[START Source]
At one point in the pilot, Trina tells Bethan she wishes she were never born. What did you feel like in that moment?
I was sad because we were in a place where conversations like that really did used to happen. It was difficult, as well, because my mum has never said anything so painful to me, so my first reaction was to shout and scream and pace around the room. But I couldn’t, because Bethan tries to keep everything under control. She’s moved past the point where she’s angry. It’s normal for her now. After we did a scene, me and Jo Hartley would always hug for a while just to get back into a normal headspace.
Bethan fancies Poppy, which is difficult for her because a lot of the students are homophobic. You’ve not been at school for a couple of years now but when you were, was this kind of bullying still a problem?
Yeah, absolutely. It’s so normal for 15 or 16-year-olds to want to explore their sexuality. I feel like women especially are quite flirty with their friends at that age. So often, boys would say stuff about it like: “Er, you guys are so close.” It’s upsetting, because I never really thought about how I was acting until they brought it up. It’s funny that one of the main bullies from my school, who used to pick on people for being gay, has recently come out as gay himself.
What was it like when you won a Bafta Cymru for Best Actress?
Oh my god. I was working at a gym when I found out I had been nominated – not as a personal trainer but in the coffee shop. I shouldn’t have been on my phone, but I got a message from Kayleigh saying congratulations. I was so excited, but then I had to go right back to serving coffees. I haven’t actually seen the video of me accepting the award yet, because I didn’t write a speech or anything, so I can’t bear to watch it. I was nominated alongside all these amazing women who I had grown up watching on TV. It didn’t feel right.
Did you do anything to celebrate?
We opened a bottle of fizz at home, that was about it.
[END Source]
- _Written instruction_: In the interview, why hasn't the actor watched the video of accepting the Bafta Cymru award? Answer in one to three sentences. The listing after this point is separate material, unrelated to the interview.
[START Data excerpts]
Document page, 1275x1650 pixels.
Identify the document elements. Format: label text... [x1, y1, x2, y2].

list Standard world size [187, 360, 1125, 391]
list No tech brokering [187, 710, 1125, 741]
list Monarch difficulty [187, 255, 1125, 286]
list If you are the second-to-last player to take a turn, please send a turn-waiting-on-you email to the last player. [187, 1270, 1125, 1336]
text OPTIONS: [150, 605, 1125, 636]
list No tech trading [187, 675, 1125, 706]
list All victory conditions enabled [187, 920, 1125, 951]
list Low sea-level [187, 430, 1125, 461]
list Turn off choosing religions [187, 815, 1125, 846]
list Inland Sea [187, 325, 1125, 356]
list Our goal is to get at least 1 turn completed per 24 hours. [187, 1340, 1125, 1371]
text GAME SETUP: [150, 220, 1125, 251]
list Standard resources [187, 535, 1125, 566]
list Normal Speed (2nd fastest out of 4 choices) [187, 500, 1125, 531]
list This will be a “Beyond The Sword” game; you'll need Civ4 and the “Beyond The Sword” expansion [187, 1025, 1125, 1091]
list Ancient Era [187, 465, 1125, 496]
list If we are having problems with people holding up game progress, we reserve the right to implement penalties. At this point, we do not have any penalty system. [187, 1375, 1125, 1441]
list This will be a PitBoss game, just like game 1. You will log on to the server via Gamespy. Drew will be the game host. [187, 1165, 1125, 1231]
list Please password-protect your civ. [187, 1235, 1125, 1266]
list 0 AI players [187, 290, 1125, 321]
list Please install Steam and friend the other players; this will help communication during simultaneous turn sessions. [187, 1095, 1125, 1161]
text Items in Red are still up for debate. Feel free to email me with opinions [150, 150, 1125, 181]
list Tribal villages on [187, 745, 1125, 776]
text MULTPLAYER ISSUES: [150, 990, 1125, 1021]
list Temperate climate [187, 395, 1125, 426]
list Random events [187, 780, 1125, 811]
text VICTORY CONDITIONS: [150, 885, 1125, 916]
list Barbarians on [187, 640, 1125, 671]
[END Data excerpts]
[START Data excerpts]
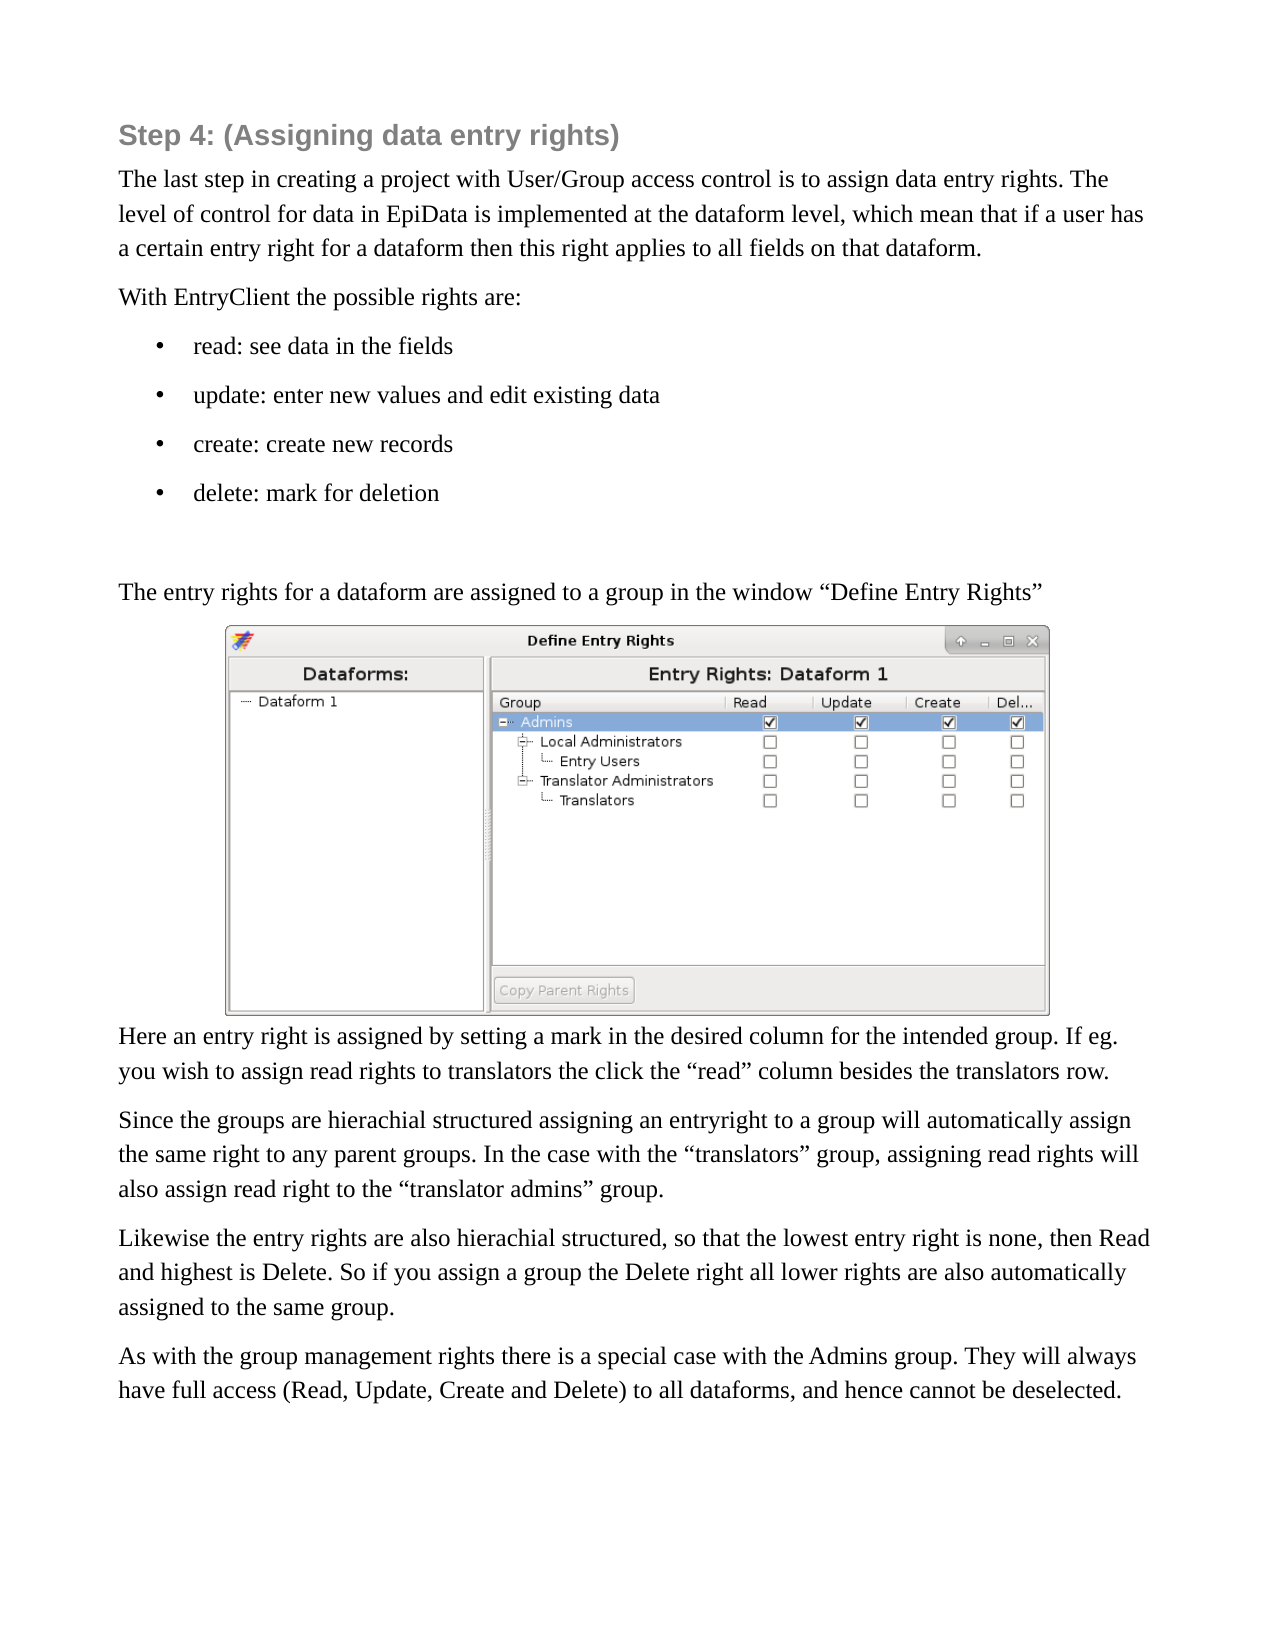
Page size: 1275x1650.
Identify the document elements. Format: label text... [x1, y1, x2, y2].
[END Data excerpts]
- _The response_: The actor didn't write a speech or anything for the award, and so can't bear to watch the video of accepting it.